WHAT THE TASK ASKS —
Write out the following listing's lines from the one with "comunidade de desenvolvedores" to the one with "Básico de Vida, como", exactly, with both included and no others.

*** Opening PROVIDED ENTRIES ***

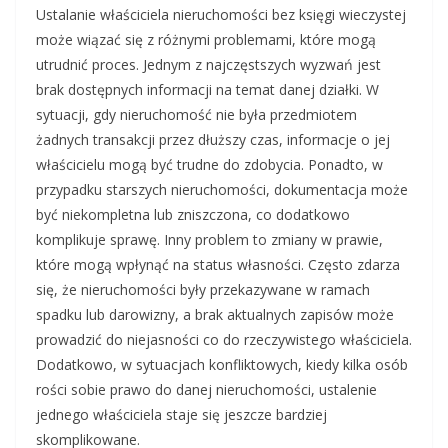
Ustalanie właściciela nieruchomości bez księgi wieczystej
może wiązać się z różnymi problemami, które mogą
utrudnić proces. Jednym z najczęstszych wyzwań jest
brak dostępnych informacji na temat danej działki. W
sytuacji, gdy nieruchomość nie była przedmiotem
żadnych transakcji przez dłuższy czas, informacje o jej
właścicielu mogą być trudne do zdobycia. Ponadto, w
przypadku starszych nieruchomości, dokumentacja może
być niekompletna lub zniszczona, co dodatkowo
komplikuje sprawę. Inny problem to zmiany w prawie,
które mogą wpłynąć na status własności. Często zdarza
się, że nieruchomości były przekazywane w ramach
spadku lub darowizny, a brak aktualnych zapisów może
prowadzić do niejasności co do rzeczywistego właściciela.
Dodatkowo, w sytuacjach konfliktowych, kiedy kilka osób
rości sobie prawo do danej nieruchomości, ustalenie
jednego właściciela staje się jeszcze bardziej
skomplikowane.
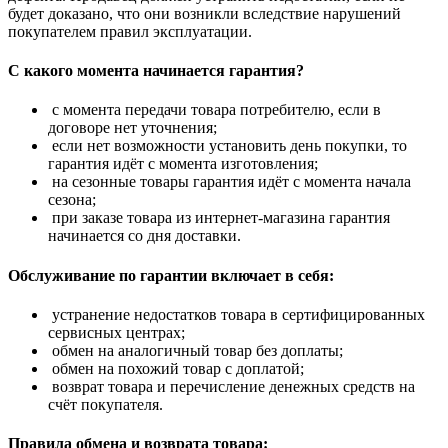
будет доказано, что они возникли вследствие нарушений
покупателем правил эксплуатации.
С какого момента начинается гарантия?
с момента передачи товара потребителю, если в
договоре нет уточнения;
если нет возможности установить день покупки, то
гарантия идёт с момента изготовления;
на сезонные товары гарантия идёт с момента начала
сезона;
при заказе товара из интернет-магазина гарантия
начинается со дня доставки.
Обслуживание по гарантии включает в себя:
устранение недостатков товара в сертифицированных
сервисных центрах;
обмен на аналогичный товар без доплаты;
обмен на похожий товар с доплатой;
возврат товара и перечисление денежных средств на
счёт покупателя.
Правила обмена и возврата товара:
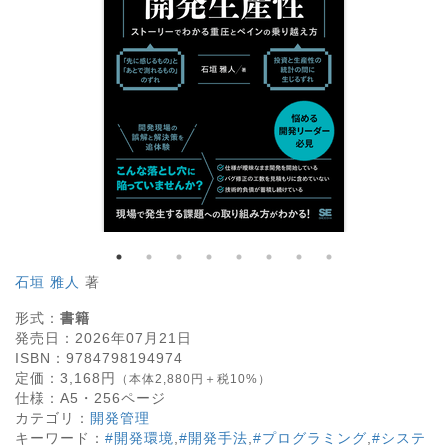
石垣 雅人
著
形式：
書籍
発売日：
2026年07月21日
ISBN：
9784798194974
定価：
3,168
円
（本体2,880円＋税10%）
仕様：
A5・
256
ページ
カテゴリ：
開発管理
キーワード：
#開発環境
,
#開発手法
,
#プログラミング
,
#システ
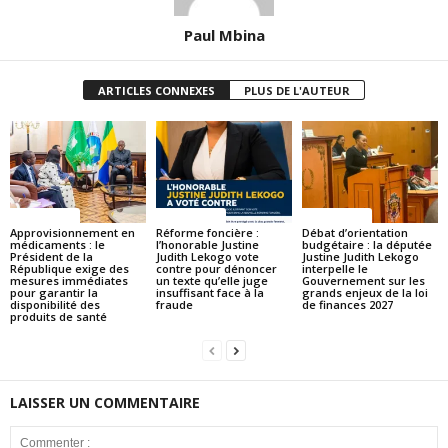
Paul Mbina
ARTICLES CONNEXES
PLUS DE L'AUTEUR
ACTUALITES
ACTUALITES
ACTUALITES
Approvisionnement en
Réforme foncière :
Débat d’orientation
médicaments : le
l’honorable Justine
budgétaire : la députée
Président de la
Judith Lekogo vote
Justine Judith Lekogo
République exige des
contre pour dénoncer
interpelle le
mesures immédiates
un texte qu’elle juge
Gouvernement sur les
pour garantir la
insuffisant face à la
grands enjeux de la loi
disponibilité des
fraude
de finances 2027
produits de santé
LAISSER UN COMMENTAIRE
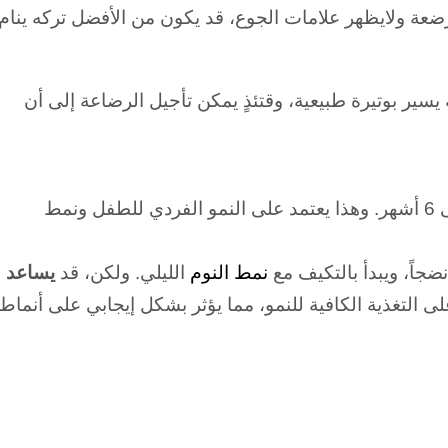
رضعة ولايظهر علامات الجوع، قد يكون من الأفضل تركه ينام
 يسير بوتيرة طبيعية، وقتئذٍ يمكن تأجيل الرضاعة إلى أن
وهذا يعتمد على النمو الفردي للطفل ونمط
جاً، ويبدأ بالتكيف مع
نمط النوم
الليلي.
ولكن، قد
يساعد
لتغذية الكافية للنمو، مما يؤثر بشكل إيجابي على أنماط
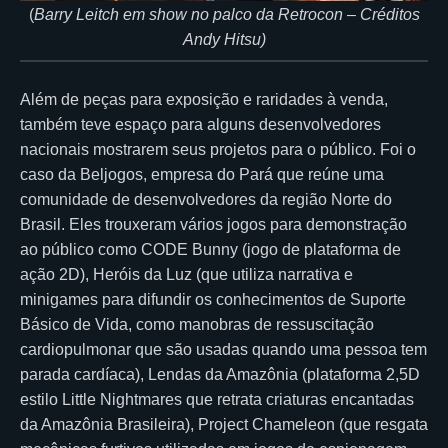
(
Barry Leitch em show no palco da Retrocon – Créditos
Andy Hitsu)
Além de peças para exposição e raridades à venda,
também teve espaço para alguns desenvolvedores
nacionais mostrarem seus projetos para o público. Foi o
caso da Beljogos, empresa do Pará que reúne uma
comunidade de desenvolvedores da região Norte do
Brasil. Eles trouxeram vários jogos para demonstração
ao público como CODE Bunny (jogo de plataforma de
ação 2D), Heróis da Luz (que utiliza narrativa e
minigames para difundir os conhecimentos de Suporte
Básico de Vida, como manobras de ressuscitação
cardiopulmonar que são usadas quando uma pessoa tem
parada cardíaca), Lendas da Amazônia (plataforma 2,5D
estilo Little Nightmares que retrata criaturas encantadas
da Amazônia Brasileira), Project Chameleon (que resgata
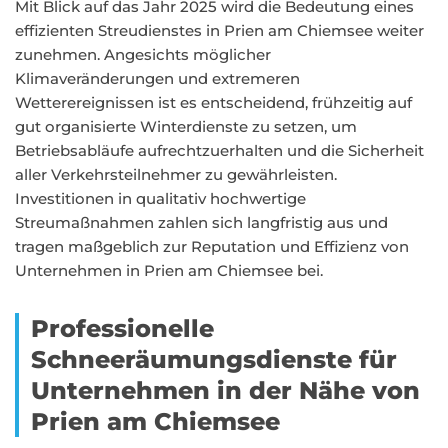
Mit Blick auf das Jahr 2025 wird die Bedeutung eines
effizienten Streudienstes in Prien am Chiemsee weiter
zunehmen. Angesichts möglicher
Klimaveränderungen und extremeren
Wetterereignissen ist es entscheidend, frühzeitig auf
gut organisierte Winterdienste zu setzen, um
Betriebsabläufe aufrechtzuerhalten und die Sicherheit
aller Verkehrsteilnehmer zu gewährleisten.
Investitionen in qualitativ hochwertige
Streumaßnahmen zahlen sich langfristig aus und
tragen maßgeblich zur Reputation und Effizienz von
Unternehmen in Prien am Chiemsee bei.
Professionelle
Schneeräumungsdienste für
Unternehmen in der Nähe von
Prien am Chiemsee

*** Closing PROVIDED ENTRIES ***

REPLY —
comunidade de desenvolvedores da região Norte do
Brasil. Eles trouxeram vários jogos para demonstração
ao público como CODE Bunny (jogo de plataforma de
ação 2D), Heróis da Luz (que utiliza narrativa e
minigames para difundir os conhecimentos de Suporte
Básico de Vida, como manobras de ressuscitação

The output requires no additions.